Neutrophils are the first line of defence against infection and are the most common white blood cells. In MS lesions they are noticable by their absence. In EAE in any other species bar a mouse, neutrophils do not seem to be common either. However, in some mouse strains they seem to be the dominant cell type and using these models it seems there is focus to shoehorn the human disease to become a mouse. If we continue to do this we will be looking in the wrong place.

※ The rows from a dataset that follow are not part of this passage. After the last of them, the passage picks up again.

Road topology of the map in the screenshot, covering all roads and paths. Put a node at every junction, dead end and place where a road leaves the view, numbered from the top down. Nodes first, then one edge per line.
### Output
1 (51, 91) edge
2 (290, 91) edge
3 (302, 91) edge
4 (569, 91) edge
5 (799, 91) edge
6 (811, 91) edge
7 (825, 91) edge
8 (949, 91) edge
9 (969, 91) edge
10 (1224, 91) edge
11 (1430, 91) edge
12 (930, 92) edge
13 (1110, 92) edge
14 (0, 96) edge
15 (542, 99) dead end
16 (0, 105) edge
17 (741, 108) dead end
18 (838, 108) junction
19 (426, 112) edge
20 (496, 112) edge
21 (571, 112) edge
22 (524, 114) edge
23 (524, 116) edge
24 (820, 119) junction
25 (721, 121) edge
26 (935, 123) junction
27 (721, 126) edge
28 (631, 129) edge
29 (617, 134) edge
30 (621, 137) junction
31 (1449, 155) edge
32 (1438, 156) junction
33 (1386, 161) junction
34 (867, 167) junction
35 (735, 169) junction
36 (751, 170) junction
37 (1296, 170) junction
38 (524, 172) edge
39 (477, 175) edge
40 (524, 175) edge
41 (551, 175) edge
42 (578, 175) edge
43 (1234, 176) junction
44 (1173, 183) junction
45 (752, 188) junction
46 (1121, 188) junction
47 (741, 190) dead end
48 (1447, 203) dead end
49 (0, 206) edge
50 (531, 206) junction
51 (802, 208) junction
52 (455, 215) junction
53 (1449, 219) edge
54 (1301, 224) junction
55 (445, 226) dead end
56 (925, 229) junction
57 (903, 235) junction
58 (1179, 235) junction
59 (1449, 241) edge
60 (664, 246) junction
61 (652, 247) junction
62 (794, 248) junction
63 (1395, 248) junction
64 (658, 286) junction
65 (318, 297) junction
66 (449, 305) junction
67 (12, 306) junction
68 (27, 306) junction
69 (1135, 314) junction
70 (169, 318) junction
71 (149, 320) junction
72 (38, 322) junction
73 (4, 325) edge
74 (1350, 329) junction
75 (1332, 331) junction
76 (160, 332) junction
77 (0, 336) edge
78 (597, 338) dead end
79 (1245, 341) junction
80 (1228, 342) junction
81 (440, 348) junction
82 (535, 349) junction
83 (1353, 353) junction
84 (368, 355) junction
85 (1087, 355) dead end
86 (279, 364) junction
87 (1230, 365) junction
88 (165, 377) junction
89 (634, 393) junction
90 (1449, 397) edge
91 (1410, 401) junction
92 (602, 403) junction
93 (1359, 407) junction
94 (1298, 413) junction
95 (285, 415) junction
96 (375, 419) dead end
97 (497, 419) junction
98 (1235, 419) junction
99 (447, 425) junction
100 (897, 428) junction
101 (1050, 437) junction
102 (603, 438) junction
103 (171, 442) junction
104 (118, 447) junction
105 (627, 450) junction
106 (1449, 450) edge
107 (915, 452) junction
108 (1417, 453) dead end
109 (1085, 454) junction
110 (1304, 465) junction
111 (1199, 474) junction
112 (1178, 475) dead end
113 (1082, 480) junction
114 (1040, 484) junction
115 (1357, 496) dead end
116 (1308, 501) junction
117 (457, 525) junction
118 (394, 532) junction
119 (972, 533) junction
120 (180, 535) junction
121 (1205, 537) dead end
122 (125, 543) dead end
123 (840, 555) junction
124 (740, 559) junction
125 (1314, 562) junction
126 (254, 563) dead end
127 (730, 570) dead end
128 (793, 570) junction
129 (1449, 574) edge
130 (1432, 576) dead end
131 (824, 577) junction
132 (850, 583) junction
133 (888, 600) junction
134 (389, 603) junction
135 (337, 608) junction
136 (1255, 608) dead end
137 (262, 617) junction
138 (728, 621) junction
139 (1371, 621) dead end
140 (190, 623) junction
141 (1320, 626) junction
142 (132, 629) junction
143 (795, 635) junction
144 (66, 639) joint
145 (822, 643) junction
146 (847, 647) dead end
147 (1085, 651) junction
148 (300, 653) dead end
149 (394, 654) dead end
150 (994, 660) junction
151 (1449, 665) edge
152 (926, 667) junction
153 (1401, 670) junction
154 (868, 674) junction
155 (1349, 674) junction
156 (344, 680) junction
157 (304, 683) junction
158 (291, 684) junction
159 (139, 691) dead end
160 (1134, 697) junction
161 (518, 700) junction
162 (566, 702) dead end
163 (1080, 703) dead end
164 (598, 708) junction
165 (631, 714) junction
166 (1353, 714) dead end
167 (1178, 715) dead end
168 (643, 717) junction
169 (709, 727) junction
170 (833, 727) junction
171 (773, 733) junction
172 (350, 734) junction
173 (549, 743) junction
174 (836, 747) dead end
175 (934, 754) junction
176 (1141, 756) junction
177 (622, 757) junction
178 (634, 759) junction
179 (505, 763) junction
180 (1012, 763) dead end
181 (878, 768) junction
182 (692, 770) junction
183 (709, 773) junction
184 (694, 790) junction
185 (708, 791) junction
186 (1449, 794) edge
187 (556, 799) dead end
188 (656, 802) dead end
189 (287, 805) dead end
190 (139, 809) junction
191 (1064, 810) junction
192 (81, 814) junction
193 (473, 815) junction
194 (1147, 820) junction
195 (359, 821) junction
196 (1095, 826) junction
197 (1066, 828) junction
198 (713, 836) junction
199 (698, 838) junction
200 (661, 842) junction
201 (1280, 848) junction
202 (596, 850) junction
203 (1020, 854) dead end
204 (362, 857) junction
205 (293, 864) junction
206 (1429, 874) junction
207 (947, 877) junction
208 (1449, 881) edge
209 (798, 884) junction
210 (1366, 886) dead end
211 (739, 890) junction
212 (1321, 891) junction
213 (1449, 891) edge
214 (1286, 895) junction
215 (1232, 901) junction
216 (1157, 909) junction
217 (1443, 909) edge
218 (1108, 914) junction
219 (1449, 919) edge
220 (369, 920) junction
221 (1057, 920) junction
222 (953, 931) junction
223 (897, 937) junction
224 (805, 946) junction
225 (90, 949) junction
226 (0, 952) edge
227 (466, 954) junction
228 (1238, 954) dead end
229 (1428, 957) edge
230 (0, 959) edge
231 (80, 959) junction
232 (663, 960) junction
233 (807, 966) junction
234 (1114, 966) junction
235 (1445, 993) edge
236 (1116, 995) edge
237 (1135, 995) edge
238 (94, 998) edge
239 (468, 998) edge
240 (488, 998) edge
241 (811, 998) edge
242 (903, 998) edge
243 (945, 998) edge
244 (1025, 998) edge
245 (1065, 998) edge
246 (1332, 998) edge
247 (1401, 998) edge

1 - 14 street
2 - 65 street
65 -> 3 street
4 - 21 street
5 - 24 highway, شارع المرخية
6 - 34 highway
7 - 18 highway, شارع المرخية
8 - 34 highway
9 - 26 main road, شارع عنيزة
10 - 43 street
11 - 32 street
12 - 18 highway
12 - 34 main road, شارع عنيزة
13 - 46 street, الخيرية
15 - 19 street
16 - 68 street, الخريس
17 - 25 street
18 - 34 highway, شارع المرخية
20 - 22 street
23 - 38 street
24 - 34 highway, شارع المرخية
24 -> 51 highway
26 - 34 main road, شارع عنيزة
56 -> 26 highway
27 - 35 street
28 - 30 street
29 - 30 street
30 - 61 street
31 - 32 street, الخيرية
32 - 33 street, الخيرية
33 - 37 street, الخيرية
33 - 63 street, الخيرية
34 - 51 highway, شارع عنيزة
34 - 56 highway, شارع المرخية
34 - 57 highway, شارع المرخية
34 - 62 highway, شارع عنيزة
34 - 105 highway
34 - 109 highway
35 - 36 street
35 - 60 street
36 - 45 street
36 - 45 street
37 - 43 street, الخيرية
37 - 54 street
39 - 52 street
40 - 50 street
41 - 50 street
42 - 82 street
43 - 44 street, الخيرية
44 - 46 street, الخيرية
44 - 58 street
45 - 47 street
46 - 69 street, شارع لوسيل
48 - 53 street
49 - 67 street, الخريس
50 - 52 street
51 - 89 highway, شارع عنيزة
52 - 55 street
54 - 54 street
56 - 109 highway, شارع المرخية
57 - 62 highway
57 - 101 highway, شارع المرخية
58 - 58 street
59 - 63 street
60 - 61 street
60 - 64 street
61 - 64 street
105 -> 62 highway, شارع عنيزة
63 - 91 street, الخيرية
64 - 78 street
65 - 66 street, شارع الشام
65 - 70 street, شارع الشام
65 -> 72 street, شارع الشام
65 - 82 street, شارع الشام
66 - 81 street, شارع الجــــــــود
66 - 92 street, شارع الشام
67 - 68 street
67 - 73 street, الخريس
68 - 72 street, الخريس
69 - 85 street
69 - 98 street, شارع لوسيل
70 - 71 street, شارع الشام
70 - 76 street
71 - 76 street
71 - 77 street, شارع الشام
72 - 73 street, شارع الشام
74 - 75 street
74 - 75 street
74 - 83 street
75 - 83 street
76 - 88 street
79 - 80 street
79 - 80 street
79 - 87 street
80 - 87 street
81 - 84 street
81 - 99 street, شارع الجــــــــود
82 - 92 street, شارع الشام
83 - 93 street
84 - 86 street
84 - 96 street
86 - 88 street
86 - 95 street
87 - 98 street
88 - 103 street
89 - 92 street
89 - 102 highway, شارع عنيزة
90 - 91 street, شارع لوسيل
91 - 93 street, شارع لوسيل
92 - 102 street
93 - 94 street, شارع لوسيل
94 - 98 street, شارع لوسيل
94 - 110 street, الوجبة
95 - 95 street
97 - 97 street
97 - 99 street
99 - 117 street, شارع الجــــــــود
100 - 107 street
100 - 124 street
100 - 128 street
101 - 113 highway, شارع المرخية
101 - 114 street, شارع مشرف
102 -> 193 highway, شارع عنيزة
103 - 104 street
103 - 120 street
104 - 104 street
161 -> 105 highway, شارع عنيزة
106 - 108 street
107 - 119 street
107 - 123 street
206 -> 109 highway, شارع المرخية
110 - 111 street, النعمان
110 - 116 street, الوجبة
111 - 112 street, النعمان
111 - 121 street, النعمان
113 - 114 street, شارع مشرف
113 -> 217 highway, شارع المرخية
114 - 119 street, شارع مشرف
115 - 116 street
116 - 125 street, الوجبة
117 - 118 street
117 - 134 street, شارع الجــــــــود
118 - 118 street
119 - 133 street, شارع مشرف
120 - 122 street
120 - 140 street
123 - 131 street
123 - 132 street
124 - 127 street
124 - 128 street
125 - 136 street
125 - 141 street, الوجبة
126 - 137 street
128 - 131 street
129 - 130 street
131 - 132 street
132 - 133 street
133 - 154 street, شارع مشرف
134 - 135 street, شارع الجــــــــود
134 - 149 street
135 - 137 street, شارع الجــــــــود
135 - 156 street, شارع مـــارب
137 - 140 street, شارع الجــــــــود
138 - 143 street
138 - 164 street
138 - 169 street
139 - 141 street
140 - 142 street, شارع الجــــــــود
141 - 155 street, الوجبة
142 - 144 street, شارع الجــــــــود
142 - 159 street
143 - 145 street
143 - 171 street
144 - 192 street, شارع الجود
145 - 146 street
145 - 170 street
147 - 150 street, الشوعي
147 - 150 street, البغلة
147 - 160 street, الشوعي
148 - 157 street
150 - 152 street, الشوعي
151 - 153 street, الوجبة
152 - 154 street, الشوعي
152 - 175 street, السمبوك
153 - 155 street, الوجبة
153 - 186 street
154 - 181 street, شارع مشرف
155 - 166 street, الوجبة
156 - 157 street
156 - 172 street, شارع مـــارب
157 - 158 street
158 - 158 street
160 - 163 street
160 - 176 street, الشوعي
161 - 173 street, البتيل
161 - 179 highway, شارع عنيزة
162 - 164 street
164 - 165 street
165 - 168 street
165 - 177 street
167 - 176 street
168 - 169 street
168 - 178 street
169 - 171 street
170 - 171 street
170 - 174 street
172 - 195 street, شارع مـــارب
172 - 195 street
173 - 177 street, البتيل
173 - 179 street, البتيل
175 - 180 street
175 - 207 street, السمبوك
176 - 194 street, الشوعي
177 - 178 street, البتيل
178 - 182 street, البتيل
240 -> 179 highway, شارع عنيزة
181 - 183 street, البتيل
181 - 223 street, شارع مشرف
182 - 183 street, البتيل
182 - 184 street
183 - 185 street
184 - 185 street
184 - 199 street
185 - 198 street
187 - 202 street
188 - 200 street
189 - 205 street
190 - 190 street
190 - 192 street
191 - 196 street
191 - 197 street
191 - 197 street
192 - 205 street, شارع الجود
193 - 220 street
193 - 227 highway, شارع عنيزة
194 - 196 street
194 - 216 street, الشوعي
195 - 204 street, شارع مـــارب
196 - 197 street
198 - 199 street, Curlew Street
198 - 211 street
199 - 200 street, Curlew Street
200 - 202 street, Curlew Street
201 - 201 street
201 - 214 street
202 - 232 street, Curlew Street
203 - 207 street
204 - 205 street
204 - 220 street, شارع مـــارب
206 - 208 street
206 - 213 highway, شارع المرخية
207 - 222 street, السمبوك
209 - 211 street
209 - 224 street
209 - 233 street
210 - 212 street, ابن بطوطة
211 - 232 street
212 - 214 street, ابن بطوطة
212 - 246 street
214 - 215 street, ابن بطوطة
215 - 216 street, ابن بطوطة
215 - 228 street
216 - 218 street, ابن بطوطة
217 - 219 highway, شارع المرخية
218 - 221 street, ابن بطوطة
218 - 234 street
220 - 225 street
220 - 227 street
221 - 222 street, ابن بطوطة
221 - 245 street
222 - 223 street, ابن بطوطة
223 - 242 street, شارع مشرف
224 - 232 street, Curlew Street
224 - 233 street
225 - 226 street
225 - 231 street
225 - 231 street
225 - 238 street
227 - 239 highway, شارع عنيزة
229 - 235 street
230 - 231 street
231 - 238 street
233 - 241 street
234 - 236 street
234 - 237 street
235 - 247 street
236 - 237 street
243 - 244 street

neutrophils promote VLA-4-dependent B cell antigen presentation and accumulation within the meninges during neuroinflammation.Parker Harp CR, Archambault AS, Cheung M, Williams JW, Czepielewski RS, Duncker PC, Kilgore AJ, Miller AT, Segal BM, Kim AHJ, Randolph GJ, Wu GF. Proc Natl Acad Sci U S A. 2019 Nov 7. pii: 201909098
The success of B cell depletion therapies and identification of leptomeningeal ectopic lymphoid tissue (ELT) in patients with multiple sclerosis (MS) has renewed interest in the antibody-independent pathogenic functions of B cells during neuroinflammation. The timing and location of B cell antigen presentation during MS and its animal model experimental autoimmune encephalomyelitis (EAE) remain undefined. Using a new EAE system that incorporates temporal regulation of MHCII expression by myelin-specific B cells, we observed the rapid formation of large B cell clusters in the spinal cord subarachnoid space. Neutrophils preceded the accumulation of meningeal B cell clusters, and inhibition of CXCR2-mediated granulocyte trafficking to the central nervous system reduced pathogenic B cell clusters and disease severity. Further, B cell-restricted very late antigen-4 (VLA-4) deficiency abrogated EAE dependent on B cell antigen presentation. Together, our findings demonstrate that neutrophils coordinate VLA-4-dependent B cell accumulation within the meninges during neuroinflammation, a key early step in the formation of ELT observed in MS.